** STUDY MATERIAL follows **

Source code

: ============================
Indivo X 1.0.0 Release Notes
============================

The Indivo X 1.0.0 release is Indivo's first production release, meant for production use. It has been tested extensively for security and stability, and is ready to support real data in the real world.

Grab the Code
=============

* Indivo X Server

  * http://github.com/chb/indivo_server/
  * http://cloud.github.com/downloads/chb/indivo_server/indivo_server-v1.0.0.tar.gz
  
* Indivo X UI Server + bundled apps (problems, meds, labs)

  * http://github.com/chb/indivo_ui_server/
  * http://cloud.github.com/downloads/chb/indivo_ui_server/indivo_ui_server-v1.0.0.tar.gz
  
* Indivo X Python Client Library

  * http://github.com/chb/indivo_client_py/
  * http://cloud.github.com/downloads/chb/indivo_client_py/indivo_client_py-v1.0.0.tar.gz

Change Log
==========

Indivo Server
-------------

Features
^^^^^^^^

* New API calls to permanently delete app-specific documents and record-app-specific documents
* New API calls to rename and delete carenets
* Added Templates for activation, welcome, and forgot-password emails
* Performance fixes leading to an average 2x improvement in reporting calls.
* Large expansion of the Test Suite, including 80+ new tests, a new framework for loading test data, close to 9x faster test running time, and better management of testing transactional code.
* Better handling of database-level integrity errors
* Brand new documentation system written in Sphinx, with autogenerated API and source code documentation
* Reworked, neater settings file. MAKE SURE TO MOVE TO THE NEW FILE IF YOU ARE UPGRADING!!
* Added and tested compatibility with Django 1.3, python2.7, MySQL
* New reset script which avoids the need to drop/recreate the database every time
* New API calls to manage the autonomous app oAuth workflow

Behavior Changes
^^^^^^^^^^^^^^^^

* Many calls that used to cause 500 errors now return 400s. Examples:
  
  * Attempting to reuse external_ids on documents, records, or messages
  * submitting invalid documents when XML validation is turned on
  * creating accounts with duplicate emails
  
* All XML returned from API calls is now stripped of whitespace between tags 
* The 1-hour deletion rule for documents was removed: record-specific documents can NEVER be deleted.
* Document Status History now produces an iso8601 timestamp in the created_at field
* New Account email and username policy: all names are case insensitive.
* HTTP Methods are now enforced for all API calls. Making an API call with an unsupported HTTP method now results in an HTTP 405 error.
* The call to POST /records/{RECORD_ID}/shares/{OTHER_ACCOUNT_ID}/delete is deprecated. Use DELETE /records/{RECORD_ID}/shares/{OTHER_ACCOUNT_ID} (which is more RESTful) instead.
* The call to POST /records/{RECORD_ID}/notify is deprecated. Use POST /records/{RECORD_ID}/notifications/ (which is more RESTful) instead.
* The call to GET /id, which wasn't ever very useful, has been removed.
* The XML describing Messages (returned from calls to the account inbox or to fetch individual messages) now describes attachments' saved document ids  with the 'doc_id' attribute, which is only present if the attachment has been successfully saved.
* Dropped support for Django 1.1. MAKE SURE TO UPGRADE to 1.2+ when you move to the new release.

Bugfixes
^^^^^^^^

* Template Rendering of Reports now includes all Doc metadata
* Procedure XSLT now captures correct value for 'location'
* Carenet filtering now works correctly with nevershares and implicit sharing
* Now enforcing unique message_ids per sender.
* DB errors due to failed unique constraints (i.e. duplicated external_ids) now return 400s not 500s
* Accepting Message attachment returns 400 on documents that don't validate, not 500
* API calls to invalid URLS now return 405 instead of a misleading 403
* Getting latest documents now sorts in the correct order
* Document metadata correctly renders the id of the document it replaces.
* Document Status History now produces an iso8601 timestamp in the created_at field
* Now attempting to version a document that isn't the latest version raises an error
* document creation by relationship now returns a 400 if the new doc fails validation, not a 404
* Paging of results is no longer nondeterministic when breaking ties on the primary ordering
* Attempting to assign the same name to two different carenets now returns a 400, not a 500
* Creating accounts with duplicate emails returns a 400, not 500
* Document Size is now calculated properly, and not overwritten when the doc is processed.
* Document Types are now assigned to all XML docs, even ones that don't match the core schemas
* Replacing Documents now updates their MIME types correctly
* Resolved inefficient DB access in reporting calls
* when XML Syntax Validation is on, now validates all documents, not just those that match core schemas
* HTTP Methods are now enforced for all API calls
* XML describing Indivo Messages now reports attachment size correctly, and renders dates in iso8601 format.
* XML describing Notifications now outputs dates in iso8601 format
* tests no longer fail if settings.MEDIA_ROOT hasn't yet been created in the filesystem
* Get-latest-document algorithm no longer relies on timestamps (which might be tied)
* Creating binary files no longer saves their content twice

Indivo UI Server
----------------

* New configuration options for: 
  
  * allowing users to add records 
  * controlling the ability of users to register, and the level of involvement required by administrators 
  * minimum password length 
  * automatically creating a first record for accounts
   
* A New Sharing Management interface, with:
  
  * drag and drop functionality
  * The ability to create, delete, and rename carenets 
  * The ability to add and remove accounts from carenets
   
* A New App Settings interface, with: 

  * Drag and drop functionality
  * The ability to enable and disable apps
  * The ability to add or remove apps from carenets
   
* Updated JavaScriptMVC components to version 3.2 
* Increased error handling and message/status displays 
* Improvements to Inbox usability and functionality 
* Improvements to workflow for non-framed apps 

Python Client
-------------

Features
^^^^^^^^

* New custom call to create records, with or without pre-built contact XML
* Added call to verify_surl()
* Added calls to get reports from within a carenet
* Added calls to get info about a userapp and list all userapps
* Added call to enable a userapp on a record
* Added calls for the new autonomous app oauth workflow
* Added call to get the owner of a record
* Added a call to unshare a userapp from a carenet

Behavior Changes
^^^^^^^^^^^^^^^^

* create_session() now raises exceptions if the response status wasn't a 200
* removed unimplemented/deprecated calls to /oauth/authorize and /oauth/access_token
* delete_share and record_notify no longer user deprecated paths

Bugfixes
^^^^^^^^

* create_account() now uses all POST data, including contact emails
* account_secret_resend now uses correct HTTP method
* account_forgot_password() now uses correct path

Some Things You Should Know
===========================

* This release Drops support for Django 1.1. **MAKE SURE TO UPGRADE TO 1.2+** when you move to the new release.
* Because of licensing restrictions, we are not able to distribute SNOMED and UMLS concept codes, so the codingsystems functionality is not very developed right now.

** End of STUDY MATERIAL **

REQUIREMENT:
Among the lines above, find those that contain the word "downloads" and copy them.

ANSWER SECTION:
  * http://cloud.github.com/downloads/chb/indivo_server/indivo_server-v1.0.0.tar.gz
  * http://cloud.github.com/downloads/chb/indivo_ui_server/indivo_ui_server-v1.0.0.tar.gz
  * http://cloud.github.com/downloads/chb/indivo_client_py/indivo_client_py-v1.0.0.tar.gz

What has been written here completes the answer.